10 I shall give Mr Lord the opportunity, by lodgement of a written submission, to draw attention to anything I may have overlooked in my observations about s 556, which would engender sufficient doubt to warrant a direction under s 479(3). If no submission is received in my Chambers by 8 April 2004, I shall make an order dismissing this part of the application on 13 April 2004.
11 In his application Mr Lord also seeks a direction that he is justified as liquidator in paying out of the company's property the amount of costs in respect of the application for the winding up order, in the sums of $25,872.69 and $442.75 and any GST payable on those amounts, in priority to all other unsecured debts and claims in accordance with s 556(1)(b). That subparagraph accords priority, in a case where the Court has ordered the winding up, such as the present case, to "the costs in respect of the application for the order (including the applicant's taxed costs payable under s 466)".
12 On 4 April 2002 the Court ordered that the assessed costs of the plaintiff in the proceeding for winding up the company be paid out of the property of the company. On 27 January 2004 a costs assessor issued a certificate that the fair and reasonable amount of costs to be paid to the plaintiff is $25,872.69, and another certificate that the costs of the costs assessor are $442.75. These are the sums in respect of which Mr Lord seeks a direction under s 479(3). On the evidence before me, I see no reason to doubt that the two amounts in question have been properly incurred as costs in respect of the application for the winding up order, and that they fall within the description of "taxed costs incurred by the applicant" for the purposes of s 466(2): see Legal Profession Act 1987 (NSW), Schedule 8, clause 45. On the material before me I cannot determine whether any amount of GST is payable, having regard to the comments on that subject made by the costs assessor in his reasons for determination.
13 Once again, I see no basis for providing the liquidator with a direction under s 479(3) on this matter. The Court's power to give directions is not there to provide a liquidator with comfort before he or she takes any step with legal consequences. In most cases the liquidator should apply the law (taking such advice as he or she may think appropriate) and act accordingly, without application to the Court. Intervention by the Court under s 479(3) is justifiable only to resolve some genuine doubt or in the other circumstances discussed in the GB Nathan case. However, in case I have overlooked some aspects of a matter that would justify making a direction, I shall give the liquidator the opportunity to lodge written submissions to be received in my Chambers by 8 April 2004, in the absence of which I shall also dismiss this part of the application on 13 April 2004.

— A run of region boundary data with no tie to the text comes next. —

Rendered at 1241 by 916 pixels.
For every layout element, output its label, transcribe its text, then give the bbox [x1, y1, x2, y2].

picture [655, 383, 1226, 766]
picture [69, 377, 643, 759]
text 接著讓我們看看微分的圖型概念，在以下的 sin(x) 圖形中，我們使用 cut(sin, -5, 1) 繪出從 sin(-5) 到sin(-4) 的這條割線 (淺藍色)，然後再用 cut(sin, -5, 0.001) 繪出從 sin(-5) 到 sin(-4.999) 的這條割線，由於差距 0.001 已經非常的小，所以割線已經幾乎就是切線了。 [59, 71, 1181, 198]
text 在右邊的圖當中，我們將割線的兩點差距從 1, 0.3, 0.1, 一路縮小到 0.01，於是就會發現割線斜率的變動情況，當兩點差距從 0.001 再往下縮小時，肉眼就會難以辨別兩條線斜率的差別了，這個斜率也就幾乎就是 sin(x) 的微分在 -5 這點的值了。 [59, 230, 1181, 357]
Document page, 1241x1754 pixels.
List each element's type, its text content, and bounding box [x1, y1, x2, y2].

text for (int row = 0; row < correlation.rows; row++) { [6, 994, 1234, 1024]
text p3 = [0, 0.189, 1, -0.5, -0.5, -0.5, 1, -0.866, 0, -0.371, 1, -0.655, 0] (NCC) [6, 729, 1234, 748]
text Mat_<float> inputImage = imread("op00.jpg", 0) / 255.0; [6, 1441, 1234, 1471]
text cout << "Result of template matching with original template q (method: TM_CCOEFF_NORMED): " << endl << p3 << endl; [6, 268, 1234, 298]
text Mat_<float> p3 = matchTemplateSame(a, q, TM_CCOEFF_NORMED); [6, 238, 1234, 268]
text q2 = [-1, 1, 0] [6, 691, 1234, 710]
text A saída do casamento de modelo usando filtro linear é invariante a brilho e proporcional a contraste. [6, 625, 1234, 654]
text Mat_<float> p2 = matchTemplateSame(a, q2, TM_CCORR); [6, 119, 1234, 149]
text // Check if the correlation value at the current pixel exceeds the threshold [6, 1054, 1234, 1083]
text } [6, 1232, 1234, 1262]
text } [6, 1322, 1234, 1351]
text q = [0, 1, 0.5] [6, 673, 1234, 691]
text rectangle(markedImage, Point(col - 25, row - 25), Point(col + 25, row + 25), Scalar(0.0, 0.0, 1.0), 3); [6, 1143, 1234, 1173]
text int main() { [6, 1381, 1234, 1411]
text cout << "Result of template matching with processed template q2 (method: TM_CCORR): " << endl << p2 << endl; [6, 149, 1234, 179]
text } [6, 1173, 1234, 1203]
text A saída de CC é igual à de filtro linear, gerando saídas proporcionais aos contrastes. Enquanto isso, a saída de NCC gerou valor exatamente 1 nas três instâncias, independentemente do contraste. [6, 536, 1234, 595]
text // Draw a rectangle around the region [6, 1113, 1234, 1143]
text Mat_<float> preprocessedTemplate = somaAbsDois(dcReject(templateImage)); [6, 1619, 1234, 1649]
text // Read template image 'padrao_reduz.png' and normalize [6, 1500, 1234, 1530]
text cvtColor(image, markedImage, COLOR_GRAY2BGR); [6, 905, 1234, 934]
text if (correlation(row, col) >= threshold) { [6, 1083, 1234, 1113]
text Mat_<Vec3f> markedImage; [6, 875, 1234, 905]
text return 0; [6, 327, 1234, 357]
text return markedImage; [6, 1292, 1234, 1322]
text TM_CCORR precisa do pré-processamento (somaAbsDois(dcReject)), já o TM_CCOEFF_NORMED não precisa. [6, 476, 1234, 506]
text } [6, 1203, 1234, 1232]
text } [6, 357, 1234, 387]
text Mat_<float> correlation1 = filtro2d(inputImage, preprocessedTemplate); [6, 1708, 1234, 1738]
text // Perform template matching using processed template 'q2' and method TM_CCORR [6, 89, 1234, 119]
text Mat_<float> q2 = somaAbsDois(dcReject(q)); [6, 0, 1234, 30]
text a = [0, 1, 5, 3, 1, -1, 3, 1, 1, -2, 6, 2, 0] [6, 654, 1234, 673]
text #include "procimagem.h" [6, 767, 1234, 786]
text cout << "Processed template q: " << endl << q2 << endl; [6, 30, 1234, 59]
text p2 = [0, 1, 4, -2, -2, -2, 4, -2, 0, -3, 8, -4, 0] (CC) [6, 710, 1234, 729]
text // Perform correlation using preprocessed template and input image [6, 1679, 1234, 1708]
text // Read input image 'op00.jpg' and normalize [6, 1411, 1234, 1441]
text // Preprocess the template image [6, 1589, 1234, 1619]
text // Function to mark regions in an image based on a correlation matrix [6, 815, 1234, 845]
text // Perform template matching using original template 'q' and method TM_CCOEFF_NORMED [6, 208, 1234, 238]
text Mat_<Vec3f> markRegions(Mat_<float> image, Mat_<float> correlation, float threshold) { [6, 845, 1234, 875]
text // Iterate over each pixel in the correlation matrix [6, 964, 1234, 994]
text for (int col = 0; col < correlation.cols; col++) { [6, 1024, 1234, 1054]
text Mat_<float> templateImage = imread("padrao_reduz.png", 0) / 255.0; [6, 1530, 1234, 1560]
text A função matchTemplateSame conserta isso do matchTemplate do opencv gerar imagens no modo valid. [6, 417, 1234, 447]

14 Finally, the application seeks an order that the costs of the application be paid out of the assets of the company. As the bulk of the application relates to a direction concerning the liquidator's fees as administrator, upon which he has been successful in obtaining a direction under s 479(3), I accept that such a costs order is appropriate. The making of the order will be deferred until the balance of the application is dealt with on 13 April 2004.